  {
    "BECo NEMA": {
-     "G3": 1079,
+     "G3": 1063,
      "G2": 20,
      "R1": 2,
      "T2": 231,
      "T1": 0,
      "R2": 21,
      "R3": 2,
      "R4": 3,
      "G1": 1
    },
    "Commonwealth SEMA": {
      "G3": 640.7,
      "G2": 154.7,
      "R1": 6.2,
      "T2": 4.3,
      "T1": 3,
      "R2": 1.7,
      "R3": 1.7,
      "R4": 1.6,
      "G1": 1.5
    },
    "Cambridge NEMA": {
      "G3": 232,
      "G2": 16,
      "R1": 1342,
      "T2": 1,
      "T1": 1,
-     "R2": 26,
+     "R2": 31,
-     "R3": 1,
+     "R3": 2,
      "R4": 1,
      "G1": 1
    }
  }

++++++++++

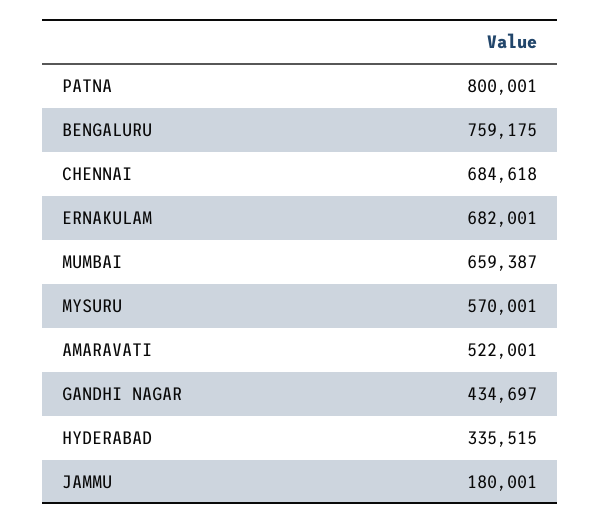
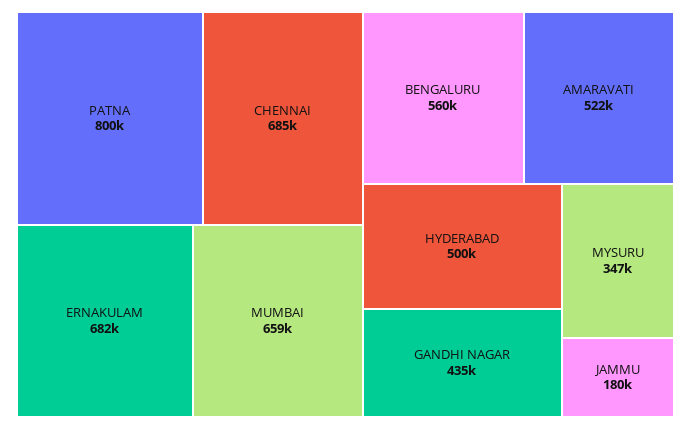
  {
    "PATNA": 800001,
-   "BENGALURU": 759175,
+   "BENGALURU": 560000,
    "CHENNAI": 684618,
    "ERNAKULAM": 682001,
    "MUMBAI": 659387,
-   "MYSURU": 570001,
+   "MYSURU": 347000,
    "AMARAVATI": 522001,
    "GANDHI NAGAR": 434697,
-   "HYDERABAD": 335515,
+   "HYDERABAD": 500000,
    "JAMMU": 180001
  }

++++++++++

* Exercise instructions
Go through the records above and copy each line where "BENGALURU" is found.

* Response to the task
-   "BENGALURU": 759175,
+   "BENGALURU": 560000,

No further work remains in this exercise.